I did, however, point out to the corporate-integrity people unhelpful details about how NBC News was covering wars in Iraq and Afghanistan that our GE parent company stood to benefit from as a major defense contractor. I wondered aloud, in the presence of an integrity "team leader," how we were to reconcile this larger-scale conflict with the admonitions about free dinners. "You make an interesting point I had not thought of before," he told me. "But I don't know how GE being a defense contractor is really relevant to the way we do our jobs here at NBC news." Integrity, I guess, doesn't scale.

No, I guess it doesn't. That might be inconvenient. It might even be considered a defect.
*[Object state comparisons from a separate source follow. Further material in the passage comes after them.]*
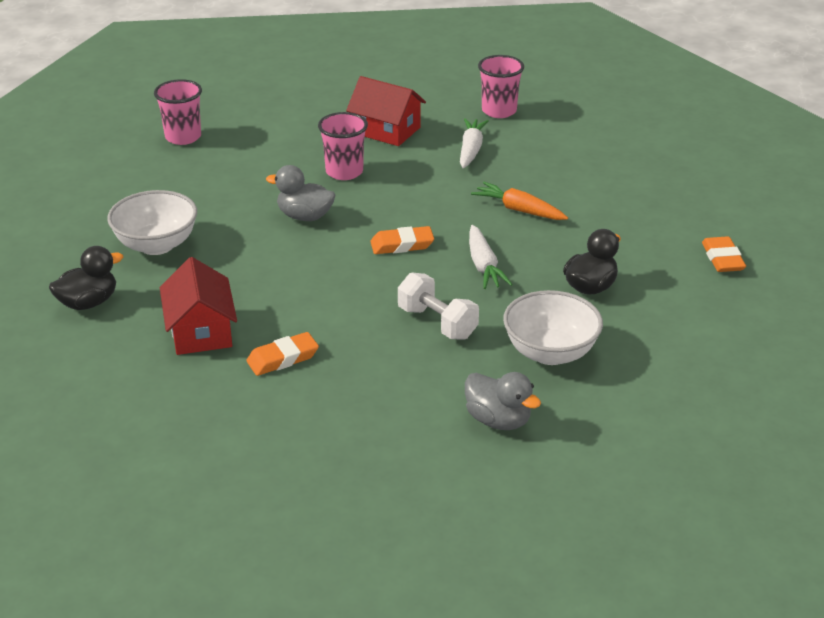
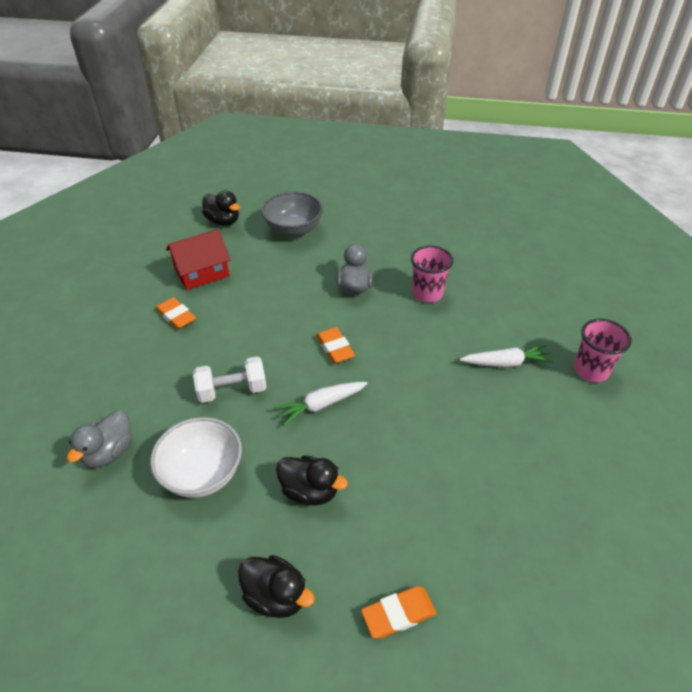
camera: 75 degrees right, 10 degrees up
white bowl [107,190,197,255] -> grey bowl [261,192,323,238]
pink cup [154,79,202,145] -> none
red house [346,76,426,146] -> none
white dumbbell [398,272,479,340] -> white dumbbell turned 45 degrees clockwise [193,356,267,403]
orange carrot [471,182,568,220] -> none
none -> black duck [238,555,315,618]

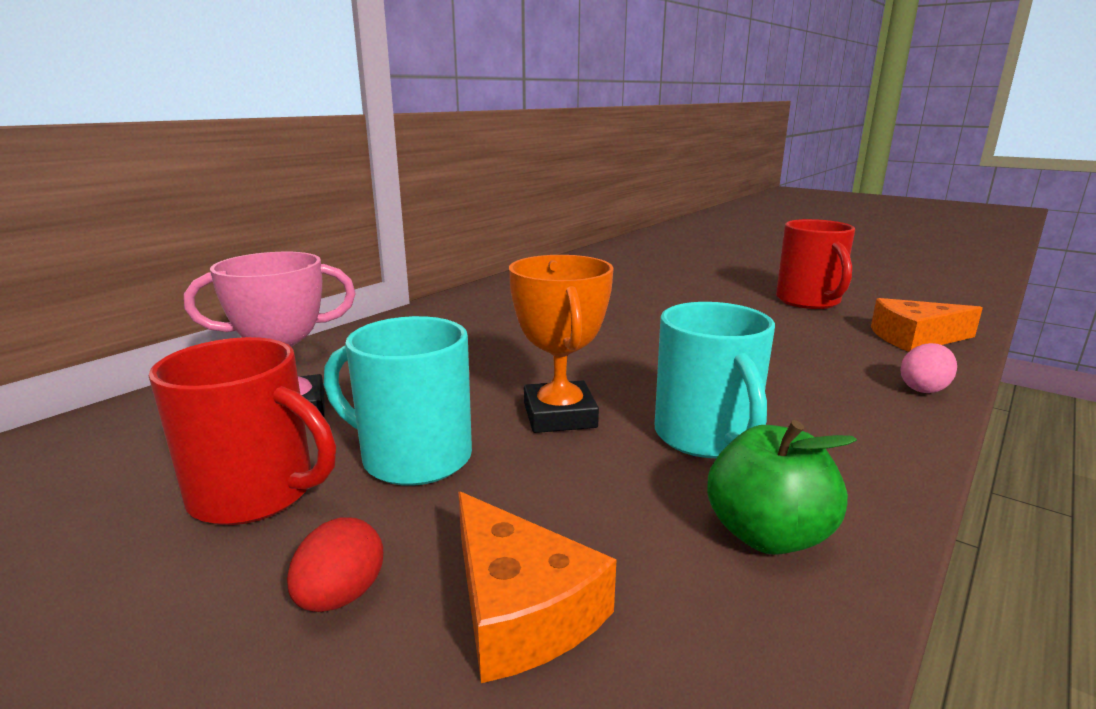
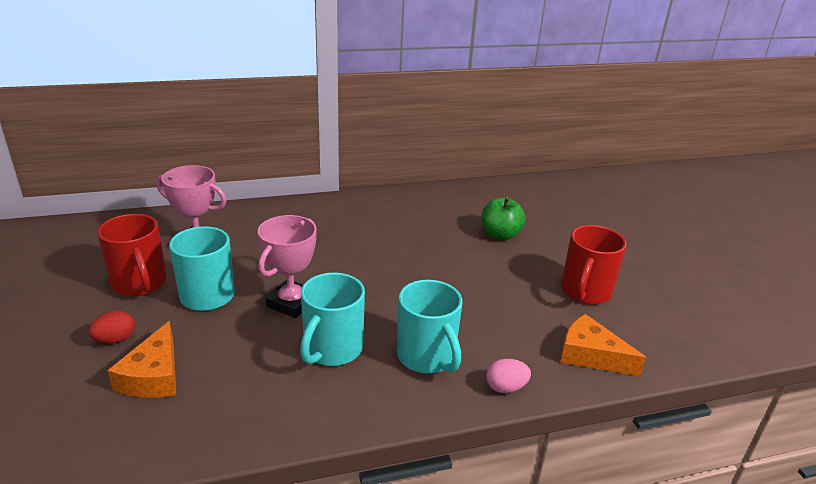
camera: 35 degrees right, 10 degrees up
orange trophy [509,255,614,433] -> pink trophy [258,215,317,318]
green apple [707,420,857,555] -> green apple moved to [482,197,526,240]
none -> turquoise mug [397,280,462,374]

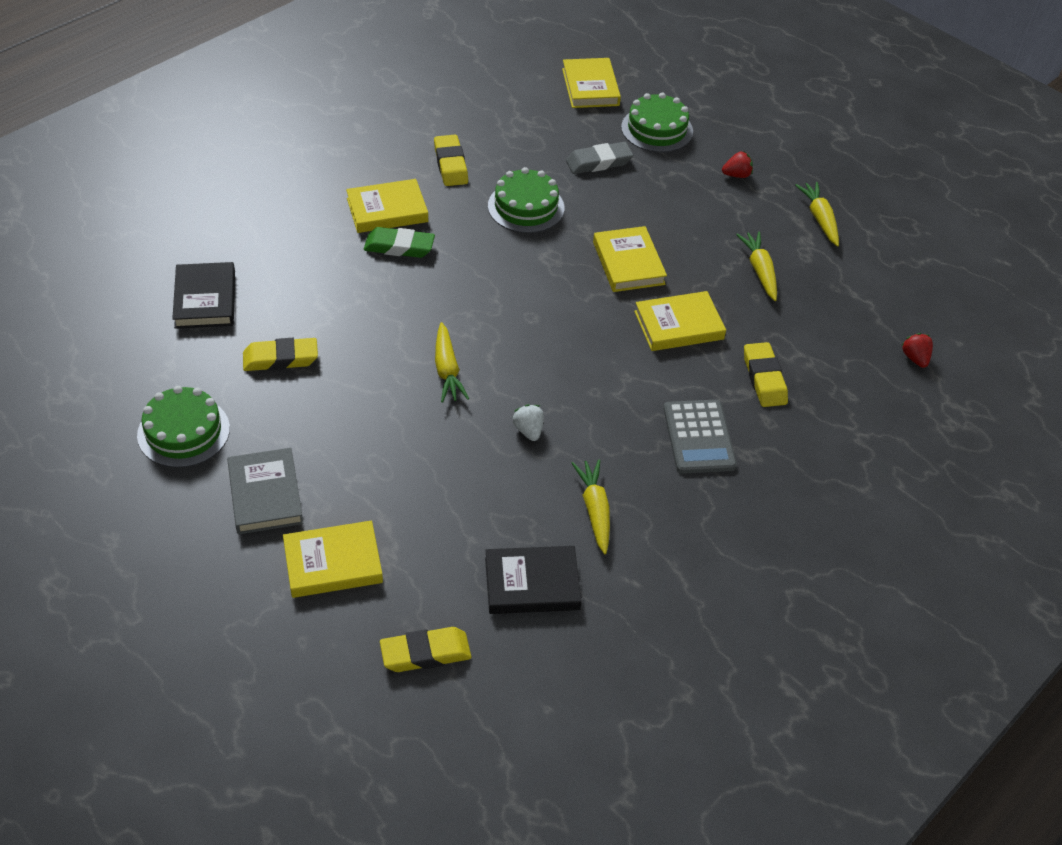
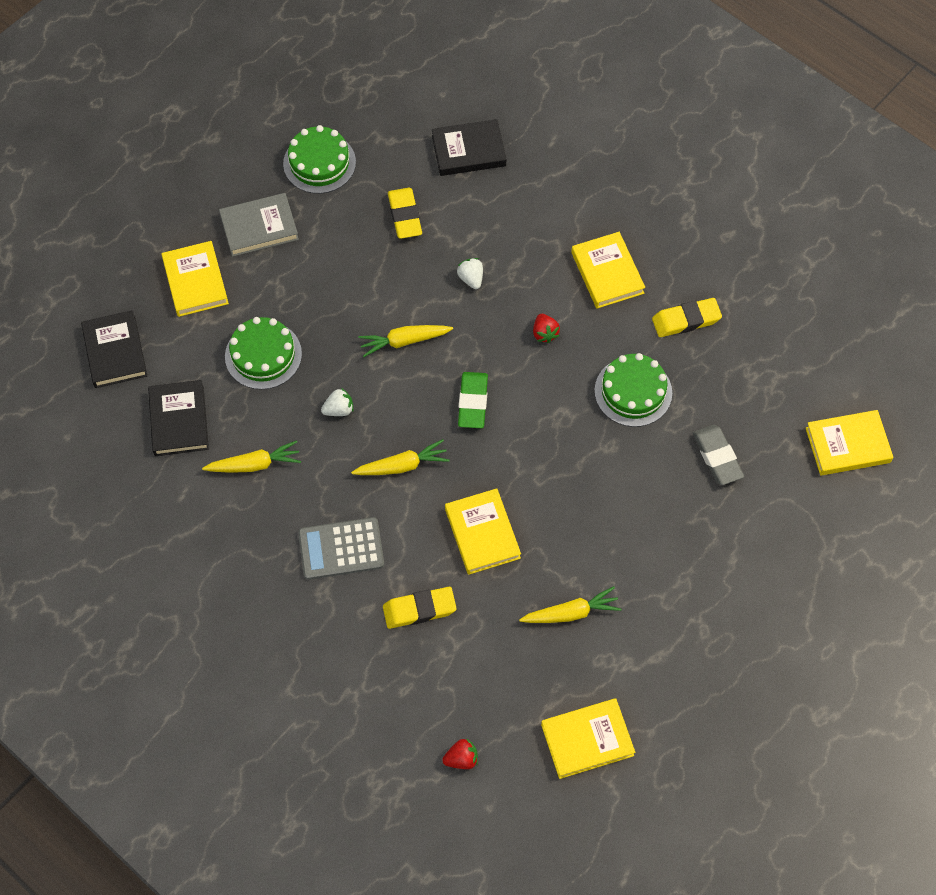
camera: 90 degrees right, 15 degrees up
green eraser [364,227,435,258] -> green eraser moved to [458,372,488,428]
yellow eraser [380,627,471,672] -> black book [81,310,147,388]
yellow book [593,226,667,292] -> yellow book moved to [541,698,635,779]
green cake [621,93,693,152] -> green cake moved to [225,317,302,390]
red strawberry [722,152,753,178] -> red strawberry moved to [533,314,560,343]
yellow carrot [795,182,839,246] -> yellow carrot moved to [351,439,450,475]
none -> white strawberry [457,258,483,289]

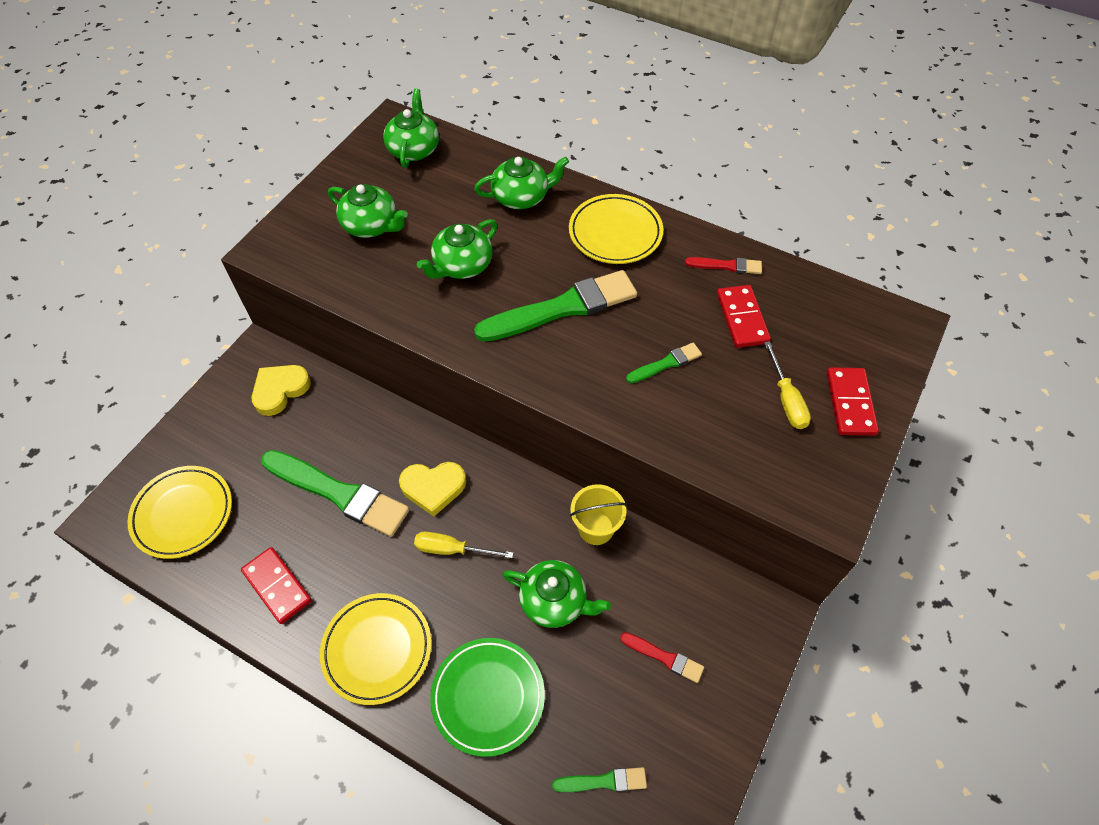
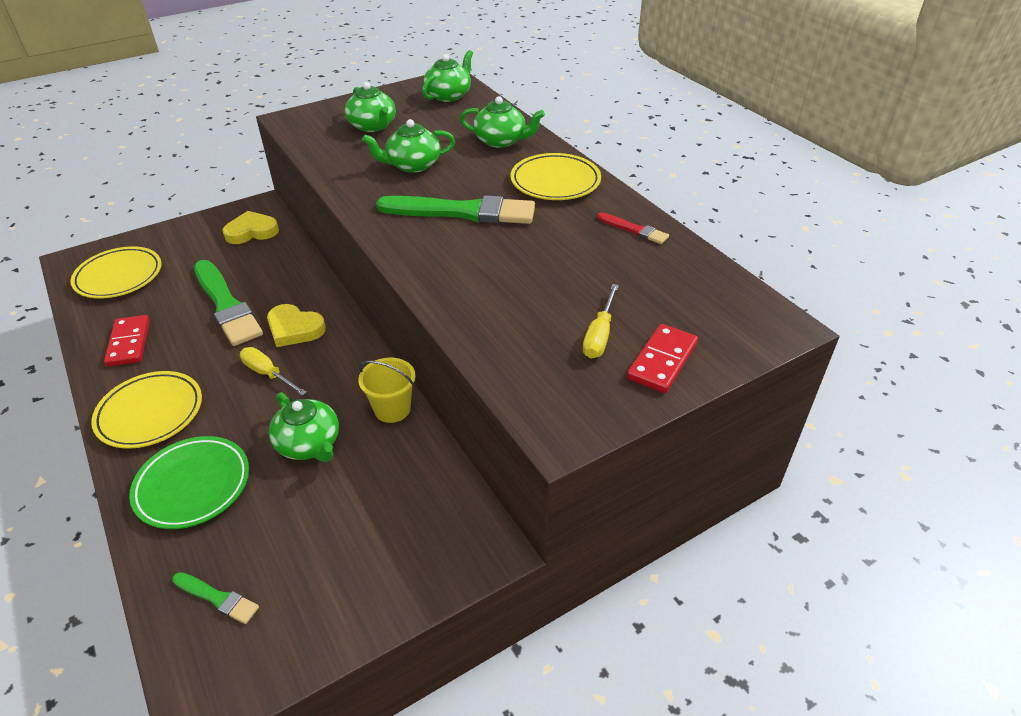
camera: 30 degrees right, 15 degrees down
red brush [620,632,704,683] -> none
green brush [626,343,702,383] -> none
red domino [717,285,771,348] -> none

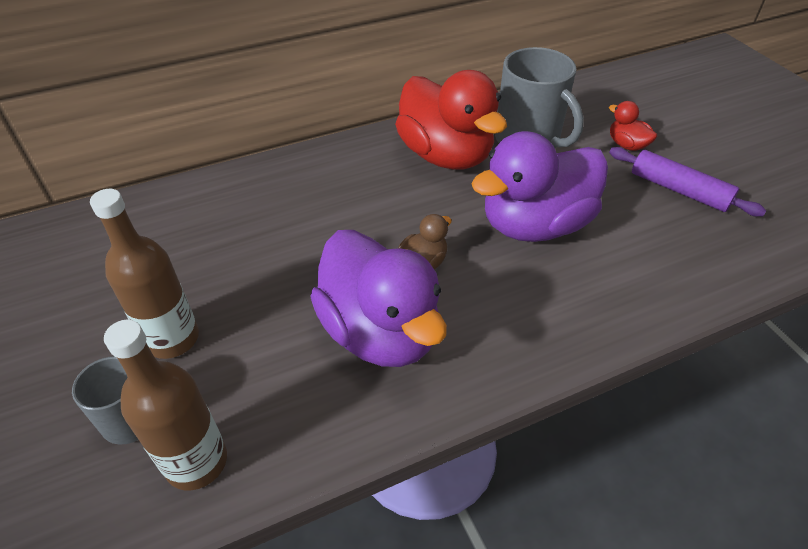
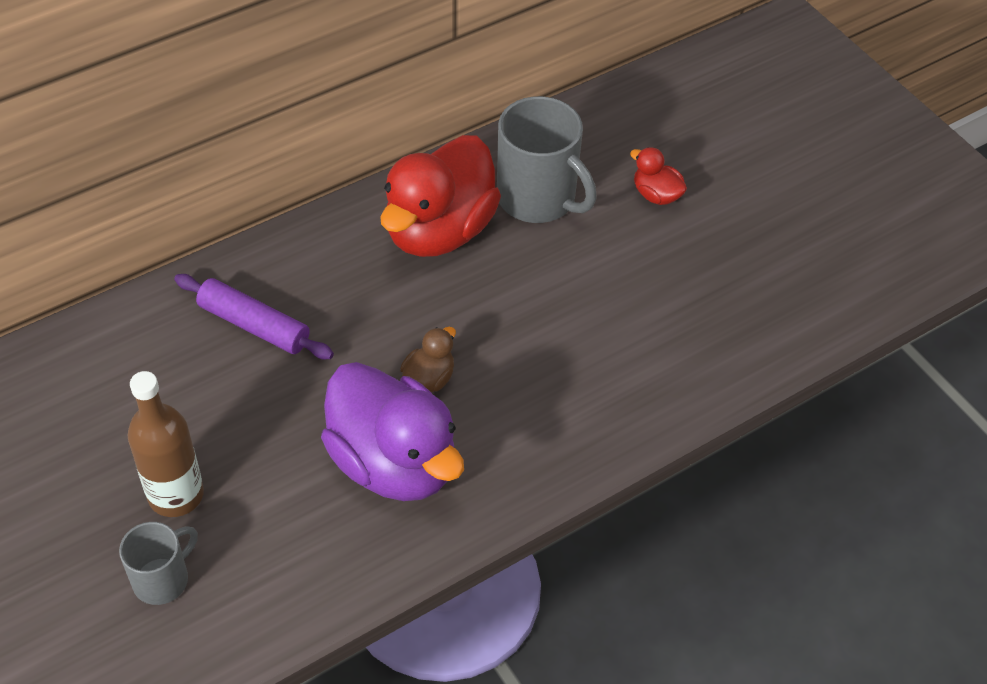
camera: 10 degrees left, 5 degrees up
brown bottle [104,320,227,490] -> none
red duck [395,70,507,170] -> red duck turned 75 degrees clockwise [380,135,501,257]
purple duck [471,131,608,242] -> none
purple rolling pin [609,147,766,217] -> purple rolling pin moved to [174,274,334,359]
Those "reëducation meetings" were for people like Hockenberry. Occasionally a reporter grows a brain or a spine and those "defects" have to be dealt with. Usually, the best way is to drum him out of the company using boredom and inanity. Chairman Mao would've simply had him shot, but murder is expensive and doesn't enhance shareholder value. Ah, how humanity has evolved!

Next, Hockenberry cleverly tries to use the octopus to strangle itself, but probably only managed to get a negative mark on his next performance evaluation.
But GE had long done business with the bin Ladens. In a misguided attempt at corporate synergy, I called GE headquarters in Fairfield, CT, from my hotel room in Riyadh. I inquired at the highest level to see whether, in the interest of bringing out all aspects of an important story for the American people, GE corporate officers might try to persuade the bin Ladens to speak with Dateline while we were in the kingdom. I didn't really know what to expect, but within a few hours I received a call in my hotel room from a senior corporate communications officer who would only read a statement over the phone. It said something to the effect that GE had an important, long-standing, and valuable business relationship with the Bin Laden Group and saw no connection between that relationship and what Dateline was trying to do in Saudi Arabia. He wished us well. We spoke with no bin Laden family member on that trip.
While, there's no proof that this stunt helped get Hockenberry fired, it probably didn't help.

So what's a guy who likes emerging media and a hard-hitting story supposed to do? Stay the fuck away from the MSM, that's what. So that's what he did.